32 Ark. 391 | Ark. | 1877

Harrison, J.:

(x. W. Thomason, owning an undivided one-eighteenth part of a tract of about 2800 acres of land, known as the Craighead Plantation, in Mississippi County, filed his petition for partition, and upon the hearing obtained a decree therefor.

The commissioners appointed for the purpose, after an examination of the premises, reported to the court that partition could not be made, without great prejudice to the owners; whereupon: the court made an order for the sale of the land, and directed that it be sold at the court house door, in Osceola, for cash in: hand, to the amount of 5 per cent, of the purchase money, and on a credit, as to the remainder, of six, twelve and twenty-four months, in equal payments, and prescribed the notice to be given, and other conditions of the sale.

In pursuance of the order, the commissioners offered the land for sale on the 3d day of July, 1876, and certain parcels of the uncleared and unimproved land, amounting to 1066 acres, were bid off W. I. Bowen, for $100, and the rest by Thomason and E.. B. Friend, for $1100.

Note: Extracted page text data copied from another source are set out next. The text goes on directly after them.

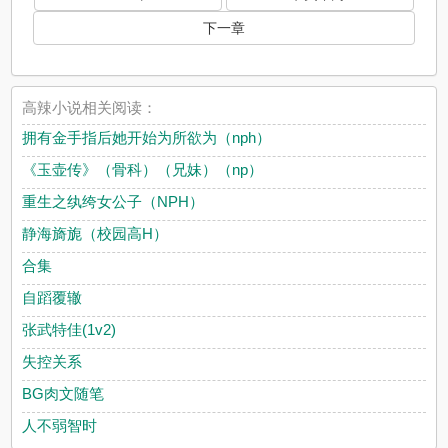
下一章
高辣小说相关阅读：
拥有金手指后她开始为所欲为（nph）
《玉壶传》（骨科）（兄妹）（np）
重生之纨绔女公子（NPH）
静海旖旎（校园高H）
合集
自蹈覆辙
张武特佳(1v2)
失控关系
BG肉文随笔
人不弱智时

Upon the coming in of the report of the commissioners, by which it was shown the purchasers had made the cash payments and given their notes, with security for the remainder of the purchase money, in compliance with the terms of the sale, James B. Craighead, and others of the owners, filed exceptions to the sale of the part purchased by Thomason and Friend, on the ground that the sale had been made at so early an hour in the day — eleven o’clock — bidders had not had time to arrive, and by reason thereof, the price at which it was sold was greatly inadequate, and did not exceed one-fourth of the value; and the court refused to confirm the sale to Thomason and Friend, and ordered a resale of the part bid off by them, and directed that the bidding should be started at $3000, as the bid of said Craighead.

From this order, refusing to confirm the sale to them, and directing a re-sale, Thomason and Friend appealed.

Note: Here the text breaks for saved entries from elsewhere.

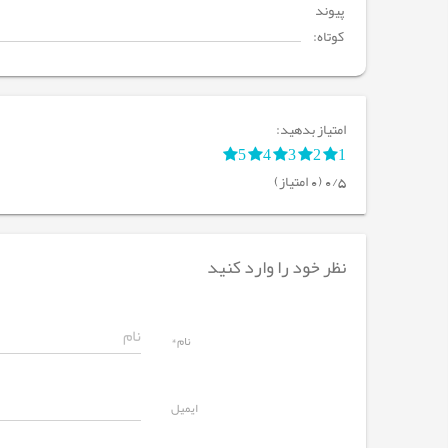
پیوند
کوتاه:
امتیاز بدهید:
5
4
3
2
1
0/5 (0 امتیاز)
نظر خود را وارد کنید
نام*
ایمیل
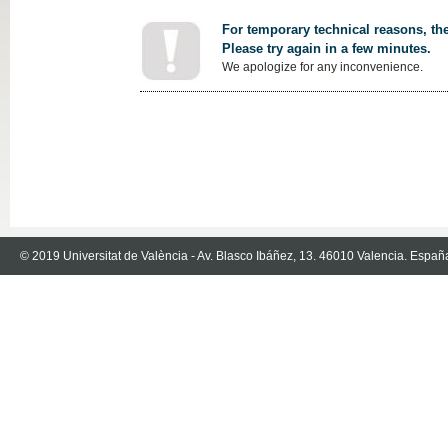
For temporary technical reasons, the
Please try again in a few minutes.
We apologize for any inconvenience.
© 2019 Universitat de València - Av. Blasco Ibáñez, 13. 46010 Valencia. Españ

It appears, from the testimony of witnesses, that the sale took place shortly after eleven o’clock; that H. S. Brodie arrived at the place of sale about a half an hour after it took place, and that he came for the purpose of bidding for the property, and would, if preseut, have bid or given $3000, that it was worth $2000 or $3000, and the part purchased by Thomason and Friend embraced all the cleared land, about seventy-five acres,, and the improvements.

It is the well settled doctrine, or at least such is the theory,, that the court is itself the vendor in sales made under its decree, and will confirm or reject the sale as the law and justice of the case may require. Penn's adm’r, v. Tolleson, 20 Ark., 652; Sessions v. Peay, 23 Ark., 39; Deaderick v. Smith, 6 Humph., 138; Tooley v. Kane, 1 S. and M. Ch. R., 518.

It is apparent that the sale, at the early hour at which it was made, operated unfavorably for the interests of the owners, and the court might very reasonably have considered, from its knowledge of the locality, and the practice in such cases, the hour unusually early and inopportune.

No reason is shown, but we suppose sufficient appeared to the-court, for requiring the land in the resale to be offered at $3000: possibly it may not be bid, and the sale shall fail; if so, it can direct it to be again offered without such restriction.

The decree of the court is affirmed.